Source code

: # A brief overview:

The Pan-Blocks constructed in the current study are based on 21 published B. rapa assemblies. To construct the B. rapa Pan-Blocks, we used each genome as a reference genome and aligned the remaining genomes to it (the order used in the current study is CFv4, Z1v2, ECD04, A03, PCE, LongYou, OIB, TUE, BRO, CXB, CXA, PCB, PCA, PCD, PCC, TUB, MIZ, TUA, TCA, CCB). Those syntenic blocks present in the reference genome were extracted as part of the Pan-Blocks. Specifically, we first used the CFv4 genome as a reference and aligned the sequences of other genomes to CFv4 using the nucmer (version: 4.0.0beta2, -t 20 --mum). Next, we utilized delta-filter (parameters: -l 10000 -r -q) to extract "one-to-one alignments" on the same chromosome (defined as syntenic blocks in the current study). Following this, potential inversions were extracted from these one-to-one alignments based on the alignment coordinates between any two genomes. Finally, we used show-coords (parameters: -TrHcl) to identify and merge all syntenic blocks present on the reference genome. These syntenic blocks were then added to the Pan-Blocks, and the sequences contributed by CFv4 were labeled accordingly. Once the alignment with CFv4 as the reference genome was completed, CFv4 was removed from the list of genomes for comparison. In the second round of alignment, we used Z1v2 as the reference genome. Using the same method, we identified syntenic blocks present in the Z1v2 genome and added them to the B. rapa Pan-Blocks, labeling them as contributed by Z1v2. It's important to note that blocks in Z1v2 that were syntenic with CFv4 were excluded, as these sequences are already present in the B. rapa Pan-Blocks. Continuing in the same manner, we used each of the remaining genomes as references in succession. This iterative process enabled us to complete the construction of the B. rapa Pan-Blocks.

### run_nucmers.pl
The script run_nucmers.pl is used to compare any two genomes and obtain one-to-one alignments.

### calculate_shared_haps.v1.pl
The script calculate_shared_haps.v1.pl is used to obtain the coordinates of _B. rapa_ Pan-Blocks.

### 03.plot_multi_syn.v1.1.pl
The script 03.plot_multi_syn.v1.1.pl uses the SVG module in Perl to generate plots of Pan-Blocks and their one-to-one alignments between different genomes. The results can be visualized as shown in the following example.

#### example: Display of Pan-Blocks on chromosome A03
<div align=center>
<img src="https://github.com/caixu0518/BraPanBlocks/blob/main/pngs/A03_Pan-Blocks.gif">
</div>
* * * * * * * * *
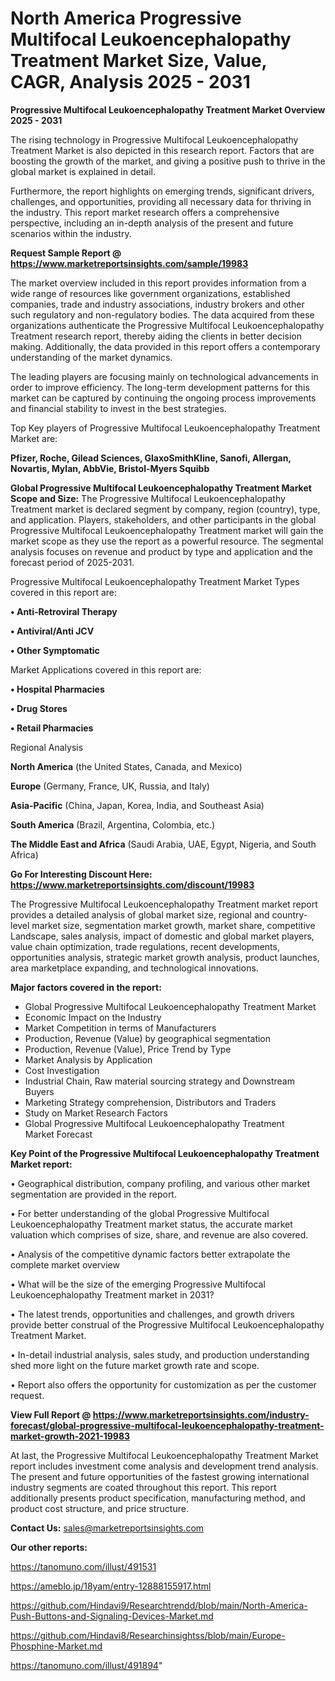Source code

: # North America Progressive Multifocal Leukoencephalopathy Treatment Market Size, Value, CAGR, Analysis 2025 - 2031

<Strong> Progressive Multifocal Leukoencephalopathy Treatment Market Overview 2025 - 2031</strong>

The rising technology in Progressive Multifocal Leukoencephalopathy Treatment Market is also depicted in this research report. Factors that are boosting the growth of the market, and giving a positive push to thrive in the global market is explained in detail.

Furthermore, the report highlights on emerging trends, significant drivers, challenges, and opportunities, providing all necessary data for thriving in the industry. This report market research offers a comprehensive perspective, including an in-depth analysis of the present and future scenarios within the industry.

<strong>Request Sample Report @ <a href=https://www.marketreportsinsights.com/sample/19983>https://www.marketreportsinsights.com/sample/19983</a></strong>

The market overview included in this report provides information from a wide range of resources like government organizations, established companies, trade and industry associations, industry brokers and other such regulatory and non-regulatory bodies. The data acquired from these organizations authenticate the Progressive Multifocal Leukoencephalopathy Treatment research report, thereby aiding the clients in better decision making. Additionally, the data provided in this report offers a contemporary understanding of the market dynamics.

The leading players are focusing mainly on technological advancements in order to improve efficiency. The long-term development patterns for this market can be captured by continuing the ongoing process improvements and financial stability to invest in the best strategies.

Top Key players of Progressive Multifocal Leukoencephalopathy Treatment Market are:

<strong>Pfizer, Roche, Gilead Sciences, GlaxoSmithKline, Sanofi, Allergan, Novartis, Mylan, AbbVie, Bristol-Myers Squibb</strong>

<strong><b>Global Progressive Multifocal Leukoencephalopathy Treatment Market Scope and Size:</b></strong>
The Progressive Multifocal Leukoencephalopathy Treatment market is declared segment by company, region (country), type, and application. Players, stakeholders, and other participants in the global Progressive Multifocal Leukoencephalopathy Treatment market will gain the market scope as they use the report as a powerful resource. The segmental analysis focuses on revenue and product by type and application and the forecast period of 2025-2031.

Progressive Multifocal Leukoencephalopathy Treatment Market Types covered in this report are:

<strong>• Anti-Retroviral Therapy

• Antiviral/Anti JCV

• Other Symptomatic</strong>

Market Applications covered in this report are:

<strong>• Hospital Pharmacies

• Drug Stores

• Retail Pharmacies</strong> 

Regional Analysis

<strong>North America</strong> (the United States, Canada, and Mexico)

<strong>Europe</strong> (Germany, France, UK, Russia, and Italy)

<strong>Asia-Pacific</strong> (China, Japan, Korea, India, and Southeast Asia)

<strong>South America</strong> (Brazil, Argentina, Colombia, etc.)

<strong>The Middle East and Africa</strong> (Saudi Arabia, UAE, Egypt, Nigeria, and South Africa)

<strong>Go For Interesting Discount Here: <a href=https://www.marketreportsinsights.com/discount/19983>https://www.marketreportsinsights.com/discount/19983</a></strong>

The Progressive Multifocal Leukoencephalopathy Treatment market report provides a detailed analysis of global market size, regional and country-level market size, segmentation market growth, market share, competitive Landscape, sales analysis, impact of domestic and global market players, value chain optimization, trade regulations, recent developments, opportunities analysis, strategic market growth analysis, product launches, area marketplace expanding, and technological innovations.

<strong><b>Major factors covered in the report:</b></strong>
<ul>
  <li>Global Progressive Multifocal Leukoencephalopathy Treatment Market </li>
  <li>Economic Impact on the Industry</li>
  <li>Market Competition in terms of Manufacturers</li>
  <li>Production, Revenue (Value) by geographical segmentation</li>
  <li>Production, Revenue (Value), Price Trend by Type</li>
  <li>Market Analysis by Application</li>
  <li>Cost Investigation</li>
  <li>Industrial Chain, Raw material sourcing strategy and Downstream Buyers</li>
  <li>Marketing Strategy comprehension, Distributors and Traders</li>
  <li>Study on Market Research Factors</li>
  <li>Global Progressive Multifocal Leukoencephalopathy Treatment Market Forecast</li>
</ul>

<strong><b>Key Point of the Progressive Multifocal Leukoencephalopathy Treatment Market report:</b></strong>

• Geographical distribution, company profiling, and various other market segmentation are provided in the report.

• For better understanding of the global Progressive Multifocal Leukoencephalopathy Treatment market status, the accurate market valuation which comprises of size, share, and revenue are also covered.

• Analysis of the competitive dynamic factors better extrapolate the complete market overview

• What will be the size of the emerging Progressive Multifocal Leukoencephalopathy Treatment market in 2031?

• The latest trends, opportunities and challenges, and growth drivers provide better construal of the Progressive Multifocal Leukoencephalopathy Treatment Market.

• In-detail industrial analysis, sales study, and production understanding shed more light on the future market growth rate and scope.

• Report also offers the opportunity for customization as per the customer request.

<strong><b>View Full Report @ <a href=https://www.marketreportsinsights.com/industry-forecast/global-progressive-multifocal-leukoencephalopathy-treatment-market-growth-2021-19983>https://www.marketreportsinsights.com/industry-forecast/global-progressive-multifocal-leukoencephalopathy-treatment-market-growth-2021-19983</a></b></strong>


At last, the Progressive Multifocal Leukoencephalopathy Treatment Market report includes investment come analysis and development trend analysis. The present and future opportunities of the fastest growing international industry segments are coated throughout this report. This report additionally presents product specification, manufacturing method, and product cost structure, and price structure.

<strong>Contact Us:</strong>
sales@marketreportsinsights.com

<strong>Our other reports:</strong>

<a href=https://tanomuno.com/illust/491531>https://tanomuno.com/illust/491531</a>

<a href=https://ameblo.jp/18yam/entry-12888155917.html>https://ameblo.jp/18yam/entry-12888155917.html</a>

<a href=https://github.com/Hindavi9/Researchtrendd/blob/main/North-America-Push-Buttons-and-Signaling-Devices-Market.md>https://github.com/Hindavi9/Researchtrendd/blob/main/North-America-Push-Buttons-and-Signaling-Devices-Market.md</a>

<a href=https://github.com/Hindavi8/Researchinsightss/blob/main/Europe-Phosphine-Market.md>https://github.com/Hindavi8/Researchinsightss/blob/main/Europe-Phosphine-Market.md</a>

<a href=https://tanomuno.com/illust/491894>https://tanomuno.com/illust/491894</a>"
* * * * * * * * *
## Assignment
If a line above holds the string "emerging", return it as it stands.

## Answer box
Furthermore, the report highlights on emerging trends, significant drivers, challenges, and opportunities, providing all necessary data for thriving in the industry. This report market research offers a comprehensive perspective, including an in-depth analysis of the present and future scenarios within the industry.
• What will be the size of the emerging Progressive Multifocal Leukoencephalopathy Treatment market in 2031?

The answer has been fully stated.